【質問】保険金や給付金が支払われない場合はありますか?

 いままで生命保険に加入したことがないのですが、親の知人から「ある医療保険に入っていたのだが、病気になったので保険金をもらおうとしたら、いろんな理由をつけて支払いを拒否された」という話を聞いたことがあります。生命保険の場合も、いざというときに保険金や給付金が支払われない場合はあるのでしょうか? もしあるとしたら、そういうことのない良心的な保険会社の選び方や、確実に保険金・給付金が受け取れるよう心がけておくべきことなどを教えてください。
 保険会社は、契約者から預かった保険料を運用し、適正な保険金や給付金を支払う金融機関であり、保険業法に基づいた免許を受けて事業を行っています。生命保険会社の監督省庁は金融庁(監督局保険課)となっており、不正な保険金不払いなどのないよう監督を行っています。このため、原則として「良心的でない保険会社」は免許を受けることができません。

 また、万が一保険会社が経営破綻した場合、保険契約はほかの救済保険会社もしくは生命保険契約者保護機構が引き継ぐため、契約が無効になってしまうような心配はありません。

 しかし、正当な理由があって保険会社が「支払い対象とならない」と判断し、保険金の支払いを拒否する可能性はあります。その主な事由は下記の3つです。

○告知義務違反
 生命保険に加入する際、契約者は現在までの健康状態を保険会社に正しく告知する義務があります。この告知書に虚偽の記載をすると、告知義務違反となり保険金の支払いを拒絶される可能性があります。
 たとえば喫煙者が保険料を安くするために非喫煙者だと告知したり、大きな既往歴を隠していたりすると、保険の一部または全部が契約解除され、保険金が支払われない可能性があります。
 この場合、支払った保険料は返還されません。ただし解約返戻金がある保険の場合、返戻金は返戻されます。

○免責事由に該当
 生命保険の約款には「保険金が支払われない事由(免責事由)」が規定されています。たとえば、契約開始から一定期間内に被保険者が自殺した場合や、契約者・受取人の故意で被保険者が死亡した場合などがこれにあたります。

○重大事由
 ここでいう「重大事由」とは、保険金目当てに故意に事故を起こしたり、病気・障害の程度を故意に過大に申請するなどの詐欺行為です。こうした重大事由が判明した場合、保険契約が解除され、保険金が支払われない可能性があります。
 生命保険に加入する際、保険会社には「重要事項の説明」が義務付けられています。

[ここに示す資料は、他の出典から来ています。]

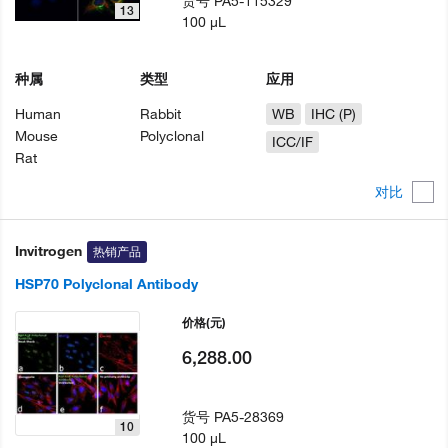
货号
PA5-115329
13
100 µL
种属
类型
应用
Human
Rabbit
WB
IHC (P)
Mouse
Polyclonal
ICC/IF
Rat
对比
Invitrogen
热销产品
HSP70 Polyclonal Antibody
价格
(元)
6,288.00
货号
PA5-28369
10
100 µL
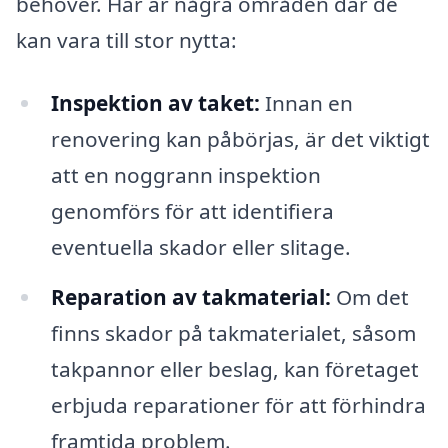
behöver. Här är några områden där de
kan vara till stor nytta:
Inspektion av taket:
Innan en
renovering kan påbörjas, är det viktigt
att en noggrann inspektion
genomförs för att identifiera
eventuella skador eller slitage.
Reparation av takmaterial:
Om det
finns skador på takmaterialet, såsom
takpannor eller beslag, kan företaget
erbjuda reparationer för att förhindra
framtida problem.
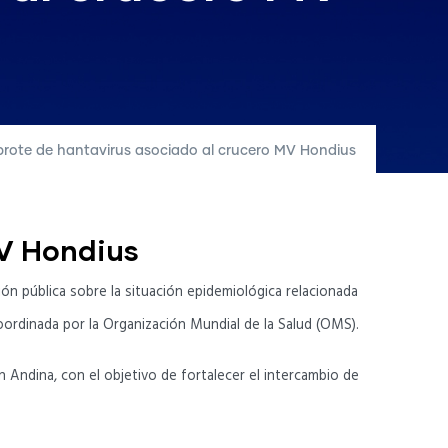
rote de hantavirus asociado al crucero MV Hondius
MV Hondius
n pública sobre la situación epidemiológica relacionada
oordinada por la Organización Mundial de la Salud (OMS).
Andina, con el objetivo de fortalecer el intercambio de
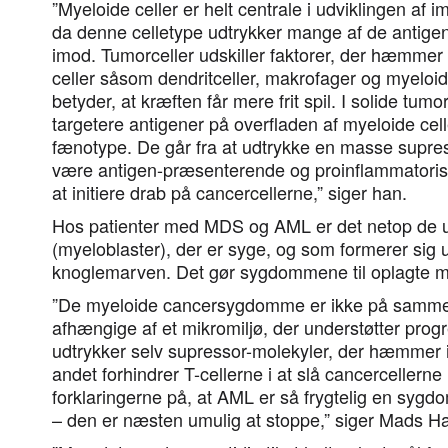
”Myeloide celler er helt centrale i udviklingen a
da denne celletype udtrykker mange af de antigene
imod. Tumorceller udskiller faktorer, der hæmmer 
celler såsom dendritceller, makrofager og myeloide
betyder, at kræften får mere frit spil. I solide tumor
targetere antigener på overfladen af myeloide ce
fænotype. De går fra at udtrykke en masse supress
være antigen-præsenterende og proinflammatorisk
at initiere drab på cancercellerne,” siger han.
Hos patienter med MDS og AML er det netop de 
(myeloblaster), der er syge, og som formerer sig u
knoglemarven. Det gør sygdommene til oplagte mål
”De myeloide cancersygdomme er ikke på samm
afhængige af et mikromiljø, der understøtter prog
udtrykker selv supressor-molekyler, der hæmmer 
andet forhindrer T-cellerne i at slå cancercellerne 
forklaringerne på, at AML er så frygtelig en syg
– den er næsten umulig at stoppe,” siger Mads H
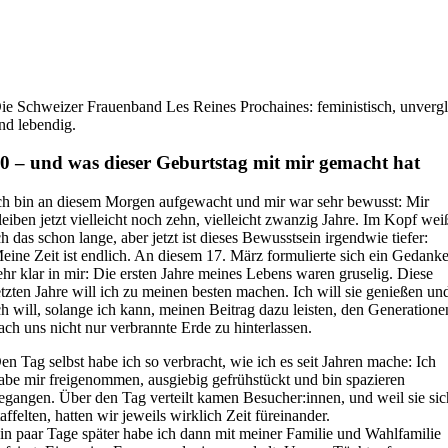
ie Schweizer Frauenband Les Reines Prochaines: feministisch, unvergl
nd lebendig.
0 – und was dieser Geburtstag mit mir gemacht hat
ch bin an diesem Morgen aufgewacht und mir war sehr bewusst: Mir
leiben jetzt vielleicht noch zehn, vielleicht zwanzig Jahre. Im Kopf wei
ch das schon lange, aber jetzt ist dieses Bewusstsein irgendwie tiefer:
eine Zeit ist endlich. An diesem 17. März formulierte sich ein Gedank
ehr klar in mir: Die ersten Jahre meines Lebens waren gruselig. Diese
etzten Jahre will ich zu meinen besten machen. Ich will sie genießen un
ch will, solange ich kann, meinen Beitrag dazu leisten, den Generatione
ach uns nicht nur verbrannte Erde zu hinterlassen.
en Tag selbst habe ich so verbracht, wie ich es seit Jahren mache: Ich
abe mir freigenommen, ausgiebig gefrühstückt und bin spazieren
egangen. Über den Tag verteilt kamen Besucher:innen, und weil sie sic
taffelten, hatten wir jeweils wirklich Zeit füreinander.
in paar Tage später habe ich dann mit meiner Familie und Wahlfamilie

その主な内容として保険金等が削減される場合、保険金が支払われない場合などに関する詳細な説明がなされているはずです。保険契約書や契約のしおりなどはどんなに面倒でも必ず目を通し、疑問点については説明を受け、納得してから内容に応じることで保険金の不払いトラブルを避けることができます。また保険証書だけでなく、契約の際に受け取った説明書・パンフレットなどは大切に保管しておきましょう。
 万が一保険金・交付金の支払いを巡って保険会社と見解の相違が生じた場合、最終的には司法の場で決着をつけることになりますが、その前に当該保険会社の相談窓口や生命保険協会の生命保険相談所に相談を申し入れてみましょう。

 生命保険協会は日本で認可を受けているすべての生命保険会社が加盟している社団法人です。生命保険相談所では、生命保険に対する苦情やトラブルの調停だけでなく、さまざまな相談に対して専門家が客観・中立の立場で助言をしてくれます。